Kondisi kurang mengenakkan dialami Timnas Putri Indonesia yang baru telan pil pahit di babak kualifikasi Piala Asia Putri 2026.
Protes disuarakan pemain Timnas Putri Indonesia pasca kekalahan dari Taiwan. Kekalahan yang membuat Garuda Pertiwi gagal lolos ke Piala Asia Putri 2026.
Taiwan lolos ke Piala Asia Putri 2026 dengan status juara Grup D setelah mengumpulkan sembilan poin dari tiga pertandingan.
Usai pertandingan, skuat Timnas Putri Indonesia membentangkan spanduk yang bertuliskan "Pak Erick kapan Liga 1 Putri digelar?".
Spanduk itu diberikan oleh suporter yang menyaksikan secara langsung, kepada para pemain timnas putri saat mengitari stadion setelah selesainya pertandingan.
Namun, spanduk itu kemudian direbut oleh seorang wanita berjas hitam. Spanduk protes itu direbut oleh petugas, pemain Timnas Putri Indonesia hanya bisa melongo melihatnya.

Sementara itu, ketum PSSI Erick Thohir menegaskan bahwa kompetisi Liga Putri belum bisa digelar dalam waktu dekat.
"Saya sudah jawab berkali-kali. Jadi, saya tidak mau mengulang, dan saya tidak takut tekanan, realitanya belum," kata Erick seperti dikutip dari Antara.
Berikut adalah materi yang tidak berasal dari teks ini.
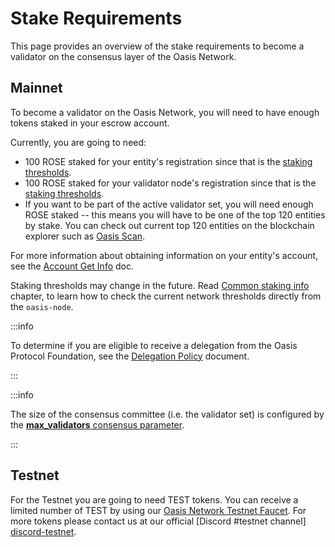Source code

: # Stake Requirements

This page provides an overview of the stake requirements to become a validator
on the consensus layer of the Oasis Network.

## Mainnet

To become a validator on the Oasis Network, you will need to have enough
tokens staked in your escrow account.

Currently, you are going to need:

* 100 ROSE staked for your entity's registration since that is the
[staking thresholds].
* 100 ROSE staked for your validator node's registration since that is the
[staking thresholds].
* If you want to be part of the active validator set, you will need enough
ROSE staked --  this means you will have to be one of the top 120 entities
by stake. You can check out current top 120 entities on the blockchain explorer
such as [Oasis Scan].

For more information about obtaining information on your entity's account, see
the [Account Get Info] doc.

Staking thresholds may change in the future. Read [Common staking info] chapter,
to learn how to check the current network thresholds directly from the
`oasis-node`.

[staking thresholds]: ../../genesis-doc.md#staking-thresholds
[Oasis Scan]: https://www.oasisscan.com/validators
[Account Get Info]: ../../../general/manage-tokens/advanced/oasis-cli-tools/get-account-info.md
[Common staking info]: ../../../general/manage-tokens/advanced/oasis-cli-tools/common-staking-info.md

:::info

To determine if you are eligible to receive a delegation from the Oasis Protocol
Foundation, see the [Delegation Policy] document.

[Delegation Policy]: ../../../get-involved/delegation-policy.md

:::

:::info

The size of the consensus committee (i.e. the validator set) is configured by
the [**max_validators** consensus parameter].

[**max_validators** consensus parameter]: ../../genesis-doc.md#consensus

:::

## Testnet

For the Testnet you are going to need TEST tokens. You can receive a limited
number of TEST by using our [Oasis Network Testnet Faucet][faucet-testnet]. For
more tokens please contact us at our official [Discord #testnet channel]
[discord-testnet].

[faucet-testnet]: https://faucet.testnet.oasis.dev/
[discord-testnet]: https://discord.com/channels/748635004384313474/960599828662976522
Ketika ditanya lebih lanjut terkait apakah pihaknya ada rencana untuk menggelar semacam turnamen dalam waktu dekat, guna mewadahi kerinduan para pesepak bola putri akan gairah kompetisi, ia menjawab,
"Timnya dibagi berapa? Saya tidak tahu nanti. Timnya siapa yang main? Timnya belum ada".